Jardine Lloyd Thompson (JLT) has seen a significant increase in the deficits of its defined benefit (DB) pension schemes over the past year.
At the end of June, the overall deficit was £201.5m, 27.5% higher than in June 2015, according to its interim report published on 26 July.
The deficit of the UK scheme, which is the biggest of all DB funds sponsored by JLT, increased 23% in the 12-month period, rising from £147.3m to £181.4m. The scheme's liabilities rose to £646.3m while the value of assets fell slightly to £464.9m.
A spokesperson for JLT said the deficit increase was due to low interest rates.
They said: "This is primarily liability measurement driven and reflects the continued global low interest rate environment.

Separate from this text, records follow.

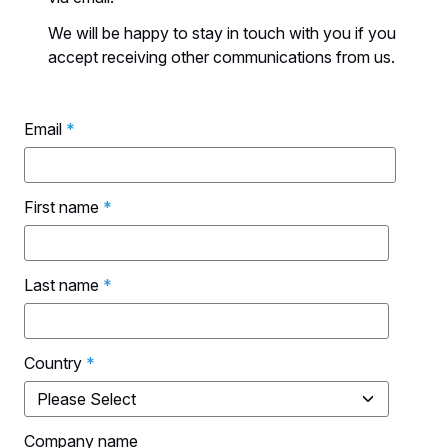
We will be happy to stay in touch with you if you
accept receiving other communications from us.
Email
*
First name
*
Last name
*
Country
*
Company name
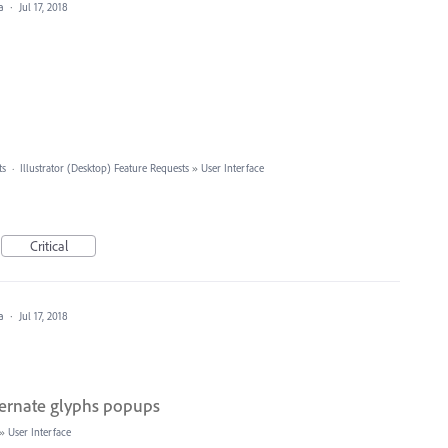
ea
·
Jul 17, 2018
ts
·
Illustrator (Desktop) Feature Requests
»
User Interface
Critical
ea
·
Jul 17, 2018
ternate glyphs popups
»
User Interface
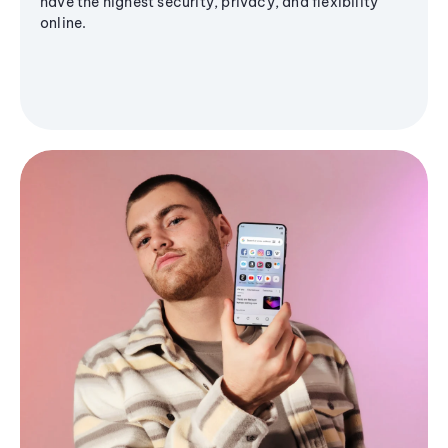
have the highest security, privacy, and flexibility
online.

The accounting liabilities increased mainly due to a significant fall in the corporate bond discount rate used by companies to measure liabilities.

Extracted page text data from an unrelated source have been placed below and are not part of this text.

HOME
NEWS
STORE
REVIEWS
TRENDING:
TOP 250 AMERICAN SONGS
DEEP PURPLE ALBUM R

"This was partially offset by a decrease in inflation rates and positive performance on scheme assets."
The company, which runs an employee benefits business, said it was managing the risks of its UK scheme by hedging approximately a third of liabilities through buy-ins and other liability management initiatives.
Meanwhile, its overseas DB deficits had increased by 87% from £10.6m to £20.1m.

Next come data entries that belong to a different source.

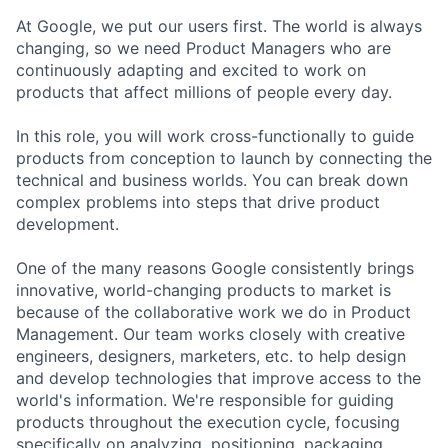
At Google, we put our users first. The world is always
changing, so we need Product Managers who are
continuously adapting and excited to work on
products that affect millions of people every day.
In this role, you will work cross-functionally to guide
products from conception to launch by connecting the
technical and business worlds. You can break down
complex problems into steps that drive product
development.
One of the many reasons Google consistently brings
innovative, world-changing products to market is
because of the collaborative work we do in Product
Management. Our team works closely with creative
engineers, designers, marketers, etc. to help design
and develop technologies that improve access to the
world's information. We're responsible for guiding
products throughout the execution cycle, focusing
specifically on analyzing, positioning, packaging,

The spokesperson stressed its overseas schemes were "not material" as they represent just 10% of its total liabilities, and again blamed low interest rates.
They added: "The weakening of the Sterling exchange during the period, particularly following the EU referendum result, affected the conversion of the foreign currency valued deficit for GBP reporting purposes."
Earlier this month, the Pension Protection Fund's 7800 index reported total DB deficits had risen by £89bn to £383.6bn in June, while the aggregate funding ratio fell by 3.5% to 78%.